Manajemen BEI yang terdiri dari Teuku Fahmi Ariandar, Adi Pratomo Aryanto, Vera Florida, dan Lidia M. Panjaitan menyampaikan bahwa sesuai dengan ketentuan II.6.1 Peraturan Nomor I-H tentang sanksi, Bursa akan memberikan peringatan tertulis I kepada 145 perusahaan tercatat yang tidak memenuhi kewajiban penyampaian Laporan Keuangan Auditan Interim yang berakhir pada 31 Maret 2024 secara tepat waktu.
Dari 1.028 perusahaan tercatat, sebanyak 703 telah menyampaikan laporan keuangannya. Sedangkan sebanyak 150 perusahaan tercatat tidak diwajibkan untuk menyampaikan laporan keuangan.
“Dengan demikian terdapat 145 perusahaan tercatat yang hingga tanggal 30 April 2024 belum menyampaikan laporan keuangan interim yang berakhir per 31 Maret 2024 secara tepat waktu,” tulis pengumuman otoritas bursa, Selasa (14/5).
Sebelumnya, Bursa juga telah menjatuhkan sanksi kepada Indofarma sebab belum menyampaikan laporan keuangan per 31 Desember 2023.
Dugaan Fraud dan Salah Kelola
Selain belum menyampaikan laporan keuangannya, yang paling mengejutkan dari masalah di Indofarma adalah ketika Laksono Trisnantoro mengajukan pengunduran diri sebagai Komisaris Utama perusahaan dan mengungkapkan dugaan fraud. Laksono mengungkapkan hasil audit BPK pada 2023 menemukan indikasi praktik fraud di Indofarma.
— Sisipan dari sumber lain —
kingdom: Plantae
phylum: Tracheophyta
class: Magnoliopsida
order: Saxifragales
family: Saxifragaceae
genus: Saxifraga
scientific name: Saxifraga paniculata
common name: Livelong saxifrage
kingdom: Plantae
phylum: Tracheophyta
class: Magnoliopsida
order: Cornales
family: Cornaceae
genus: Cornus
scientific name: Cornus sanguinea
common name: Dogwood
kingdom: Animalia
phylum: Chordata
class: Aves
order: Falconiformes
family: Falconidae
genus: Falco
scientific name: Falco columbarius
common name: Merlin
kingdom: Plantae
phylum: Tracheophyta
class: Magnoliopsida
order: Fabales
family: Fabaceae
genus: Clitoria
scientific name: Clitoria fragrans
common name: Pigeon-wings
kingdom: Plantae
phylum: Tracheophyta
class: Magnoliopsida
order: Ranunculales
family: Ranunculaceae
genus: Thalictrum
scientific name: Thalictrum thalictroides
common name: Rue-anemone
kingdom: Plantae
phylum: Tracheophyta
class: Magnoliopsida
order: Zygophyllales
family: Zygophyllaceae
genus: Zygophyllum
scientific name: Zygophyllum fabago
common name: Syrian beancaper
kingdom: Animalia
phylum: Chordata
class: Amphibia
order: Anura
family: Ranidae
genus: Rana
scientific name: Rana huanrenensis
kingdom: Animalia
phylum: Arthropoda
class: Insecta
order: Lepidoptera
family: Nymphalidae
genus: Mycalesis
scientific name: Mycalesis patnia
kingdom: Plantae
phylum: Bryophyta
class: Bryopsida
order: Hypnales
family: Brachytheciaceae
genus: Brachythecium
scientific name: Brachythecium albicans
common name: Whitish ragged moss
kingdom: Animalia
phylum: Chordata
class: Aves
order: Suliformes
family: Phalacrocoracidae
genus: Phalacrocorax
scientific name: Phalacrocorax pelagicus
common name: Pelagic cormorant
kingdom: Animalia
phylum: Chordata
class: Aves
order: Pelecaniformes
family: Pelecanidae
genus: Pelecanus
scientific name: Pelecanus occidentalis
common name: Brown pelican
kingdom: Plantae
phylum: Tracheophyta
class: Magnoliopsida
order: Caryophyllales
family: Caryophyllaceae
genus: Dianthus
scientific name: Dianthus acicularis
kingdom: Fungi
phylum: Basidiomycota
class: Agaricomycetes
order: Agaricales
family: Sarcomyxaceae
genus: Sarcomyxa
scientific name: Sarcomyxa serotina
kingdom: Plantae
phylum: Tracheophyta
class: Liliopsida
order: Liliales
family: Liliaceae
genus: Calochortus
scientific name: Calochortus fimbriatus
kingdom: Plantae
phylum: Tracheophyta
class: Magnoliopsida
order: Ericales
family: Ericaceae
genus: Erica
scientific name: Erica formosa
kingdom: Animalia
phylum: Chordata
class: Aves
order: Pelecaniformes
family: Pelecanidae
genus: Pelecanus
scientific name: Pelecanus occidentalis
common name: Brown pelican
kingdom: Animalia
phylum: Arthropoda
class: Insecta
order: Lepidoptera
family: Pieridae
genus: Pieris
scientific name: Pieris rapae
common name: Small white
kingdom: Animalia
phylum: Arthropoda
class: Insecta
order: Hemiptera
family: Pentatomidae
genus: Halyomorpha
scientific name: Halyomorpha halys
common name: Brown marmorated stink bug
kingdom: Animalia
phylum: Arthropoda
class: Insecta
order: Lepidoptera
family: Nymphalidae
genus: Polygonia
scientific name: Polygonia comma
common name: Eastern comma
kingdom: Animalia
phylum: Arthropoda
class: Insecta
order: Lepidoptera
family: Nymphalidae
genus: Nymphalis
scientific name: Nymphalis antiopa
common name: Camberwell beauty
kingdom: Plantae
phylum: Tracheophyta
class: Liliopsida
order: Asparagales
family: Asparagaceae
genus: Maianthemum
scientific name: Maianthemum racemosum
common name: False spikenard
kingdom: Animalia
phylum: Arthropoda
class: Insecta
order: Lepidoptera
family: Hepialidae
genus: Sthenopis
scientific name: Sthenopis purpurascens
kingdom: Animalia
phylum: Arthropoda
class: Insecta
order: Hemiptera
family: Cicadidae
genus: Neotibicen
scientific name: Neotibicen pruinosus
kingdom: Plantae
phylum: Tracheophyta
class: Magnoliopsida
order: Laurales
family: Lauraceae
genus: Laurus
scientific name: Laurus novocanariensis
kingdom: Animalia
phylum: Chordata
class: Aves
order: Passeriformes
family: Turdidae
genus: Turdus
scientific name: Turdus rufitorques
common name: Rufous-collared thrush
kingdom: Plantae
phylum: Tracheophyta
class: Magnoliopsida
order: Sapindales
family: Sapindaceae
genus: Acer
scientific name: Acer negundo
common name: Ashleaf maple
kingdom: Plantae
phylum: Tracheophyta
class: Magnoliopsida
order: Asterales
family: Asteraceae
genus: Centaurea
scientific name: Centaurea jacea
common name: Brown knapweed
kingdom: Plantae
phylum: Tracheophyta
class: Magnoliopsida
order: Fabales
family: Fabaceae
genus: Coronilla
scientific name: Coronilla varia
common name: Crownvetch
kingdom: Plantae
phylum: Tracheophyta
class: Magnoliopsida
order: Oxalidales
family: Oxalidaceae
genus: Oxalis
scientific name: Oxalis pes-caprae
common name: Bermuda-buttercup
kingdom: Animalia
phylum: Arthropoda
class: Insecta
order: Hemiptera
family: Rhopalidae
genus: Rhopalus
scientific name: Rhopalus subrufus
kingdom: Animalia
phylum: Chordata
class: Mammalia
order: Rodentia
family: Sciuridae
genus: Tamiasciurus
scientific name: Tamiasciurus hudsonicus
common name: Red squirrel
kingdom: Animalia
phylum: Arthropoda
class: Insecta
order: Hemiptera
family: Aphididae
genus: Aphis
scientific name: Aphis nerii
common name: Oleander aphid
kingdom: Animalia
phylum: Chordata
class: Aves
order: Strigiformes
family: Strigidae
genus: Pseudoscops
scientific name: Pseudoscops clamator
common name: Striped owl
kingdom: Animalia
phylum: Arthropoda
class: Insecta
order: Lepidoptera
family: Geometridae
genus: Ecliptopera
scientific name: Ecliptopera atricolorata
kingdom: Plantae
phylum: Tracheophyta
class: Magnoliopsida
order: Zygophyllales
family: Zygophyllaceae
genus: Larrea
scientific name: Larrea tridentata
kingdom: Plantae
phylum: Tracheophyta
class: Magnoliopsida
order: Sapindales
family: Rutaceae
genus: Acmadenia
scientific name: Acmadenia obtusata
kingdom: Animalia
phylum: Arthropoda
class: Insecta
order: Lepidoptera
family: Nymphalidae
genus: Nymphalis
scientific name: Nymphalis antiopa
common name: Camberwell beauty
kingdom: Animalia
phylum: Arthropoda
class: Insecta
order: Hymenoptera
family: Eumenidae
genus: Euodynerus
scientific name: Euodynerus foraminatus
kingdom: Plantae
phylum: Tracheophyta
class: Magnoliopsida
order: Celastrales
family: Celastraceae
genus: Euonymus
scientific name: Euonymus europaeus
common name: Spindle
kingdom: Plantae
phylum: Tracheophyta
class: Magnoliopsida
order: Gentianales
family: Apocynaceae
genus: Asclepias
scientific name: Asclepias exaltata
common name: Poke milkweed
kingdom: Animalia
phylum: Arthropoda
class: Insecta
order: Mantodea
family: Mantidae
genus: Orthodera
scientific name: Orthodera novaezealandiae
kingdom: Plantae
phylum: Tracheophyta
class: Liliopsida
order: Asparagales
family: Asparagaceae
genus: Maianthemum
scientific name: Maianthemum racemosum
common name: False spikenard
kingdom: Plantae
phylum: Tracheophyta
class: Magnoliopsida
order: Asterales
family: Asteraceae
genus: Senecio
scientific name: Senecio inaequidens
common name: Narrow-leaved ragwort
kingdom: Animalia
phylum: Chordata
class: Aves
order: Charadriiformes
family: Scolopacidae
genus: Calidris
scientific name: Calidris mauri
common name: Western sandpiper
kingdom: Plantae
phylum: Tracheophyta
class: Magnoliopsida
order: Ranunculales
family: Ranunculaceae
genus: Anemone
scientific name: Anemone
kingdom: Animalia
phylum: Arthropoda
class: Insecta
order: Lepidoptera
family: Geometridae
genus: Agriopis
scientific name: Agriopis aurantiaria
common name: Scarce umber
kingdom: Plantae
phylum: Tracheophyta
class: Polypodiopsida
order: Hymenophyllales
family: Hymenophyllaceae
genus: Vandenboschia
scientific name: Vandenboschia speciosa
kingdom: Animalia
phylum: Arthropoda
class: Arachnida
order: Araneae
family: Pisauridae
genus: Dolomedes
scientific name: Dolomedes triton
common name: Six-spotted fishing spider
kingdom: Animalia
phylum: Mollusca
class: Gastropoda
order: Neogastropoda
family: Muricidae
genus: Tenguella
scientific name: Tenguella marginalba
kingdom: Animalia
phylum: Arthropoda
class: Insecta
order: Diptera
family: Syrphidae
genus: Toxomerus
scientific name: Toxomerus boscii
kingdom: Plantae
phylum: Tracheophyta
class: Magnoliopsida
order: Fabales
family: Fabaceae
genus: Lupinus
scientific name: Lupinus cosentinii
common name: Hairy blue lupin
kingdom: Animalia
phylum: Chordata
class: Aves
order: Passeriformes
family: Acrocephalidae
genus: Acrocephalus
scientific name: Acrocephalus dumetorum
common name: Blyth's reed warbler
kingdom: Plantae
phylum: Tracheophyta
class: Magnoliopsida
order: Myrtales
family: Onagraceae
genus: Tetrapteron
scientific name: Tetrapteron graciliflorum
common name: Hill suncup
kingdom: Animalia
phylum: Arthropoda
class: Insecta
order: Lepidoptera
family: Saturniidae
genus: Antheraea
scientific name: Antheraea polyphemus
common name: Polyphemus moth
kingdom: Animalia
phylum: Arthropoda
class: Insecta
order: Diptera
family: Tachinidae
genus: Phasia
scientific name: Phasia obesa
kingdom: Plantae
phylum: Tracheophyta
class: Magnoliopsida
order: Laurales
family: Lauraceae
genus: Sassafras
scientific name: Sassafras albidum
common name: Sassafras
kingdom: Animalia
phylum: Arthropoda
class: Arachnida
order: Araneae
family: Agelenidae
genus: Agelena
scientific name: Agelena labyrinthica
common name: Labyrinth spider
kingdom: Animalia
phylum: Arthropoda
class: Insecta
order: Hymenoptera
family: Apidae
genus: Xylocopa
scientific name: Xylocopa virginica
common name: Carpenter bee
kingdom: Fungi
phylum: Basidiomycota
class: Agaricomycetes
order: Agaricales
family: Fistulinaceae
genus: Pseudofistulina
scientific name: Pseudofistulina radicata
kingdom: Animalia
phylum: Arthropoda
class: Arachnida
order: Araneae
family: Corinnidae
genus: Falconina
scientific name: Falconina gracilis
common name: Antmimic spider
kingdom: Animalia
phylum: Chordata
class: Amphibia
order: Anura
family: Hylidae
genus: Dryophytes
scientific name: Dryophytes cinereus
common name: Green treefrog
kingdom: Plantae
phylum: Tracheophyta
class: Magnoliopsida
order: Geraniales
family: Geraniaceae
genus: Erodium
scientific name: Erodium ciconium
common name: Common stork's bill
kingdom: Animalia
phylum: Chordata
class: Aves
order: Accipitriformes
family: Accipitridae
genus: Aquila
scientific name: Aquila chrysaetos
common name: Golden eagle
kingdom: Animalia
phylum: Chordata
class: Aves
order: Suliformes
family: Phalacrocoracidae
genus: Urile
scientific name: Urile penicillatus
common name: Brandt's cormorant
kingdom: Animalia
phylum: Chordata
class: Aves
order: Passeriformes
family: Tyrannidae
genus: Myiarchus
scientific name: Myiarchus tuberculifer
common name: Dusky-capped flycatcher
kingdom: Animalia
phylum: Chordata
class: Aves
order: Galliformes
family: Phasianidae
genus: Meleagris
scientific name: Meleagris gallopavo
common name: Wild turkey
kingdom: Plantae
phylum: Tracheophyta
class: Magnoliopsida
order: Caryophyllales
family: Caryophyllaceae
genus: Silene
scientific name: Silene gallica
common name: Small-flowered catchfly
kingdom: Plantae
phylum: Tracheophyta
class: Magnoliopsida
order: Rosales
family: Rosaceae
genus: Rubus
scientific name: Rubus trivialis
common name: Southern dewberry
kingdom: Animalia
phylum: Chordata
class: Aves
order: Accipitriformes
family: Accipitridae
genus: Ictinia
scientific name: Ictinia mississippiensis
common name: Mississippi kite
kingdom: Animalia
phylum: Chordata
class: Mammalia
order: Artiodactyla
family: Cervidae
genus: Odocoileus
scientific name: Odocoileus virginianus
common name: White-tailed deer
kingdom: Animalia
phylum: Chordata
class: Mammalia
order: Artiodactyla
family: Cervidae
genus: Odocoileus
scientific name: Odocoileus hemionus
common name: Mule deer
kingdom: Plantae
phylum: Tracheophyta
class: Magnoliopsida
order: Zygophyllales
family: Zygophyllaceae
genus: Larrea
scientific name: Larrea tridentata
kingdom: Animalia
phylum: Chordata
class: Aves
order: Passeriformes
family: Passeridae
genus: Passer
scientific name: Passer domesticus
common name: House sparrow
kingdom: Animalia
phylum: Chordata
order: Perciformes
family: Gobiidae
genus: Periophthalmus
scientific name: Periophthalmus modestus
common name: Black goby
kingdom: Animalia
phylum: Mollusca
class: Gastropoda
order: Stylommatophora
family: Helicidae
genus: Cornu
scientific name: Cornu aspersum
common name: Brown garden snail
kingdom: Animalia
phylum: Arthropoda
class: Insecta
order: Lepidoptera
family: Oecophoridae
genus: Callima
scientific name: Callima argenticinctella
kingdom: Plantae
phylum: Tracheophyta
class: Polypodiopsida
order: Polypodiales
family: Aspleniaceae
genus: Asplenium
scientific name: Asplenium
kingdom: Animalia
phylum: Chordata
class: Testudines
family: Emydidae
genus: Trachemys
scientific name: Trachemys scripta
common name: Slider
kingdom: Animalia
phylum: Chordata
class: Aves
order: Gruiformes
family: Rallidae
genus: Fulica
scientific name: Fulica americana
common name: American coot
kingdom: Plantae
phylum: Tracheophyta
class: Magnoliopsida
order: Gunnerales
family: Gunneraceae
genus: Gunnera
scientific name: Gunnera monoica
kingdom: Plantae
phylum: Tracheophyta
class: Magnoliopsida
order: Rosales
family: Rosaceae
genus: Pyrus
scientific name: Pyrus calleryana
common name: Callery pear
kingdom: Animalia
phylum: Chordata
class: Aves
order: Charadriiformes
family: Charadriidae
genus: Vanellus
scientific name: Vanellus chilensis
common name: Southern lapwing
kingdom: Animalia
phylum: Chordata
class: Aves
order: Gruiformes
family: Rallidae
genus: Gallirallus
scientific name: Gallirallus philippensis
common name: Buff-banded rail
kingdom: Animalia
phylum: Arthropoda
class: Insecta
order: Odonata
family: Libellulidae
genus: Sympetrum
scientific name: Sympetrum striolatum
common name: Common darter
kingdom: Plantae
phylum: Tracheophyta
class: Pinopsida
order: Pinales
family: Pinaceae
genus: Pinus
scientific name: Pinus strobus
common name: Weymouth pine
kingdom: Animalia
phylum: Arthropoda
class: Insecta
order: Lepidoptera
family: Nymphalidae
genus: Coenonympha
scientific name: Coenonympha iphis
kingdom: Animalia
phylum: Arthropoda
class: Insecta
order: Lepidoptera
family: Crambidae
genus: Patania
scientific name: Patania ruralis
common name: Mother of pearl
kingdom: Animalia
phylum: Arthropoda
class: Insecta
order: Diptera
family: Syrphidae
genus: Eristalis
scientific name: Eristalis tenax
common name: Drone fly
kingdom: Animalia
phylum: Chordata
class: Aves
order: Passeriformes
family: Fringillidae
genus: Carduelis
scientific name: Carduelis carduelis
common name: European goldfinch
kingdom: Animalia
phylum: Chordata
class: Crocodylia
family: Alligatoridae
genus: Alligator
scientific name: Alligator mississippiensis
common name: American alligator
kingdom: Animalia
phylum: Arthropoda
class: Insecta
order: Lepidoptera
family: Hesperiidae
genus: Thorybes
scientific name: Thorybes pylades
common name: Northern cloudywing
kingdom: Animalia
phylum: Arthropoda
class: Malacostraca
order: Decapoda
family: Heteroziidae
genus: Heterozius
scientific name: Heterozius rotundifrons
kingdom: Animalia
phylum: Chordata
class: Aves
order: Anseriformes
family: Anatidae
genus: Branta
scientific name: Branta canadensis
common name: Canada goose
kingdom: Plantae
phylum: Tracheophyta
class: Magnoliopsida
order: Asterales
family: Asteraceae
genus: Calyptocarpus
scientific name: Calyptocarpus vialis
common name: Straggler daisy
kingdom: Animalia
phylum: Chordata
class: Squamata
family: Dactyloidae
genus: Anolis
"Situasi ini sudah kami duga di tahun 2021, di mana Dewan Komisaris PT Indofarma Tbk sudah mengajukan audit dari pihak luar untuk masalah yang terjadi. Akan tetapi, audit tersebut tidak pernah terjadi sampai adanya audit BPK di tahun 2023," kata Laksono dalam surat yang dikirimkan kepada Otoritas Jasa Keuangan (OJK), yang ditembuskan kepada BEI, Menteri BUMN Erick Thohir, Biofarma, dan sejumlah pihak terkait.
Ia mengatakan dalam rapat Dewan Direksi Bio Farma dan Dewan Komisaris serta Dewan Direksi Indofarma pada 3 Januari 2024, Holding BUMN Farmasi tidak lagi menggunakan jalur transformasi BUMN di mana Indofarma disiapkan menjadi perusahaan yang menangani alat kesehatan dan herbal.
Pasalnya, kondisi perusahaan tidak memungkinkan lagi bagi Indofarma untuk menjadi pemain di bisnis alat kesehatan dan herbal. Dalam rapat tersebut, direksi Bio Farma memutuskan kegiatan usaha alat kesehatan dan herbal akan dialihkan ke perusahaan lain di dalam Holding.
Laksono juga mengungkapkan terjadi downsizing dengan Rencana Kerja Anggaran Perusahaan (RKAP) yang dipangkas dari Rp 450 miliar menjadi Rp 250 miliar. Selain itu, Indofarma juga masuk dalam penanganan PT Perusahaan Pengelola Aset (PPA) untuk menyehatkan perusahaan. Laksono menjabat sebagai Komisaris Indofarma sejak 2021.